WHAT IS BEING ASKED:
Output all of the entries exactly as written.
=== ENTRIES SUPPLIED ===
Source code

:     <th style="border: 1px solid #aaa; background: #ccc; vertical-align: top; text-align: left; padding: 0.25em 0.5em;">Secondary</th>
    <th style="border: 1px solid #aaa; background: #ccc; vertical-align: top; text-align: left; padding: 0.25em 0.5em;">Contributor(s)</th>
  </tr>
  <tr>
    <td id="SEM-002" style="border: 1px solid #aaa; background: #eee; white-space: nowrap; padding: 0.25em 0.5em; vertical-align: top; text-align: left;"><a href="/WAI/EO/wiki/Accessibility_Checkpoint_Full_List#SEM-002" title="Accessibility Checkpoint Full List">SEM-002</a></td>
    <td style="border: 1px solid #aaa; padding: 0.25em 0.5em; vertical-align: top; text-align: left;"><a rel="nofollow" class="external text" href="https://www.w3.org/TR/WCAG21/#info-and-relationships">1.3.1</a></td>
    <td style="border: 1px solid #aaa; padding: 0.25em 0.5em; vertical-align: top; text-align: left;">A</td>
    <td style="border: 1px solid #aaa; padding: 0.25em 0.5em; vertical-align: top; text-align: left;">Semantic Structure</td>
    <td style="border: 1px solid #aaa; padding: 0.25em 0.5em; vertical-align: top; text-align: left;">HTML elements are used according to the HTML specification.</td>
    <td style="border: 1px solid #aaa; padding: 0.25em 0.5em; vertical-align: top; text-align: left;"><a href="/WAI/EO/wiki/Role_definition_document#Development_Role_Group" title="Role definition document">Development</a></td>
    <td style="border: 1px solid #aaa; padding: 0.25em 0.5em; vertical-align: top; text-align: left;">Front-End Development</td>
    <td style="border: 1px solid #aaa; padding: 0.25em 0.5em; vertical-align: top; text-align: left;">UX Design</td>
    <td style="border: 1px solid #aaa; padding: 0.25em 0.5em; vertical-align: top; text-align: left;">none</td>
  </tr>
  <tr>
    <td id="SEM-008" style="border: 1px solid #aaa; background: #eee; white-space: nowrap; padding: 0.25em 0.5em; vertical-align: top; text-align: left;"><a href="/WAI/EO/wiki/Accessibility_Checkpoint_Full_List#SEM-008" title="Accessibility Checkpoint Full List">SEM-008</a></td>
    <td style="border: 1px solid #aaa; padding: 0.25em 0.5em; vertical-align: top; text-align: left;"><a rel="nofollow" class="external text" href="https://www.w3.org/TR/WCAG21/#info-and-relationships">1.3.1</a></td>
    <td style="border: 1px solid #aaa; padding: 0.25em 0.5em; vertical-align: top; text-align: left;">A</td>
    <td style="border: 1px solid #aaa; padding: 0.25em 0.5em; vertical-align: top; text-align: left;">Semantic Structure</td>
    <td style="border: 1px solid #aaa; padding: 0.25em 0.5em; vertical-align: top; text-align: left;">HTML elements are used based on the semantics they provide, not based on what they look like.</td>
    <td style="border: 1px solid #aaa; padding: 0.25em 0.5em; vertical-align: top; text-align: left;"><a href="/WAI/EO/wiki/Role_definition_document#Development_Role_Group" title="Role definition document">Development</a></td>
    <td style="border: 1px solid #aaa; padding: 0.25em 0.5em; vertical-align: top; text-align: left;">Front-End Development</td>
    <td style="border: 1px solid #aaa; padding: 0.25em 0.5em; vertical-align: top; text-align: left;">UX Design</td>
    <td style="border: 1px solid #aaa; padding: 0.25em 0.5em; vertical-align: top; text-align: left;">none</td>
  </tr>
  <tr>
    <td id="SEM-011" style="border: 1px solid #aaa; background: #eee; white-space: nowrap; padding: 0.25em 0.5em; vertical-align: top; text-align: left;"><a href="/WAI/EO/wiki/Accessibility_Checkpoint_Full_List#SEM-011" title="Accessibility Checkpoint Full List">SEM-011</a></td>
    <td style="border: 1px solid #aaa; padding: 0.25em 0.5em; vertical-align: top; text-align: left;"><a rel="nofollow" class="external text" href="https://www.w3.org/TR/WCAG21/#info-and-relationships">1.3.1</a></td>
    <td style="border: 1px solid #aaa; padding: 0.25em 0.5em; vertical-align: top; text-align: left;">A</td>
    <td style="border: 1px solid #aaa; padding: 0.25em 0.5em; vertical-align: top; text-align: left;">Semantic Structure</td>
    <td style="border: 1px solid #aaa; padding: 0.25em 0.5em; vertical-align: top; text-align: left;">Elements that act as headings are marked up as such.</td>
===
WRITTEN RESPONSE:
Source code

:     <th style="border: 1px solid #aaa; background: #ccc; vertical-align: top; text-align: left; padding: 0.25em 0.5em;">Secondary</th>
    <th style="border: 1px solid #aaa; background: #ccc; vertical-align: top; text-align: left; padding: 0.25em 0.5em;">Contributor(s)</th>
  </tr>
  <tr>
    <td id="SEM-002" style="border: 1px solid #aaa; background: #eee; white-space: nowrap; padding: 0.25em 0.5em; vertical-align: top; text-align: left;"><a href="/WAI/EO/wiki/Accessibility_Checkpoint_Full_List#SEM-002" title="Accessibility Checkpoint Full List">SEM-002</a></td>
    <td style="border: 1px solid #aaa; padding: 0.25em 0.5em; vertical-align: top; text-align: left;"><a rel="nofollow" class="external text" href="https://www.w3.org/TR/WCAG21/#info-and-relationships">1.3.1</a></td>
    <td style="border: 1px solid #aaa; padding: 0.25em 0.5em; vertical-align: top; text-align: left;">A</td>
    <td style="border: 1px solid #aaa; padding: 0.25em 0.5em; vertical-align: top; text-align: left;">Semantic Structure</td>
    <td style="border: 1px solid #aaa; padding: 0.25em 0.5em; vertical-align: top; text-align: left;">HTML elements are used according to the HTML specification.</td>
    <td style="border: 1px solid #aaa; padding: 0.25em 0.5em; vertical-align: top; text-align: left;"><a href="/WAI/EO/wiki/Role_definition_document#Development_Role_Group" title="Role definition document">Development</a></td>
    <td style="border: 1px solid #aaa; padding: 0.25em 0.5em; vertical-align: top; text-align: left;">Front-End Development</td>
    <td style="border: 1px solid #aaa; padding: 0.25em 0.5em; vertical-align: top; text-align: left;">UX Design</td>
    <td style="border: 1px solid #aaa; padding: 0.25em 0.5em; vertical-align: top; text-align: left;">none</td>
  </tr>
  <tr>
    <td id="SEM-008" style="border: 1px solid #aaa; background: #eee; white-space: nowrap; padding: 0.25em 0.5em; vertical-align: top; text-align: left;"><a href="/WAI/EO/wiki/Accessibility_Checkpoint_Full_List#SEM-008" title="Accessibility Checkpoint Full List">SEM-008</a></td>
    <td style="border: 1px solid #aaa; padding: 0.25em 0.5em; vertical-align: top; text-align: left;"><a rel="nofollow" class="external text" href="https://www.w3.org/TR/WCAG21/#info-and-relationships">1.3.1</a></td>
    <td style="border: 1px solid #aaa; padding: 0.25em 0.5em; vertical-align: top; text-align: left;">A</td>
    <td style="border: 1px solid #aaa; padding: 0.25em 0.5em; vertical-align: top; text-align: left;">Semantic Structure</td>
    <td style="border: 1px solid #aaa; padding: 0.25em 0.5em; vertical-align: top; text-align: left;">HTML elements are used based on the semantics they provide, not based on what they look like.</td>
    <td style="border: 1px solid #aaa; padding: 0.25em 0.5em; vertical-align: top; text-align: left;"><a href="/WAI/EO/wiki/Role_definition_document#Development_Role_Group" title="Role definition document">Development</a></td>
    <td style="border: 1px solid #aaa; padding: 0.25em 0.5em; vertical-align: top; text-align: left;">Front-End Development</td>
    <td style="border: 1px solid #aaa; padding: 0.25em 0.5em; vertical-align: top; text-align: left;">UX Design</td>
    <td style="border: 1px solid #aaa; padding: 0.25em 0.5em; vertical-align: top; text-align: left;">none</td>
  </tr>
  <tr>
    <td id="SEM-011" style="border: 1px solid #aaa; background: #eee; white-space: nowrap; padding: 0.25em 0.5em; vertical-align: top; text-align: left;"><a href="/WAI/EO/wiki/Accessibility_Checkpoint_Full_List#SEM-011" title="Accessibility Checkpoint Full List">SEM-011</a></td>
    <td style="border: 1px solid #aaa; padding: 0.25em 0.5em; vertical-align: top; text-align: left;"><a rel="nofollow" class="external text" href="https://www.w3.org/TR/WCAG21/#info-and-relationships">1.3.1</a></td>
    <td style="border: 1px solid #aaa; padding: 0.25em 0.5em; vertical-align: top; text-align: left;">A</td>
    <td style="border: 1px solid #aaa; padding: 0.25em 0.5em; vertical-align: top; text-align: left;">Semantic Structure</td>
    <td style="border: 1px solid #aaa; padding: 0.25em 0.5em; vertical-align: top; text-align: left;">Elements that act as headings are marked up as such.</td>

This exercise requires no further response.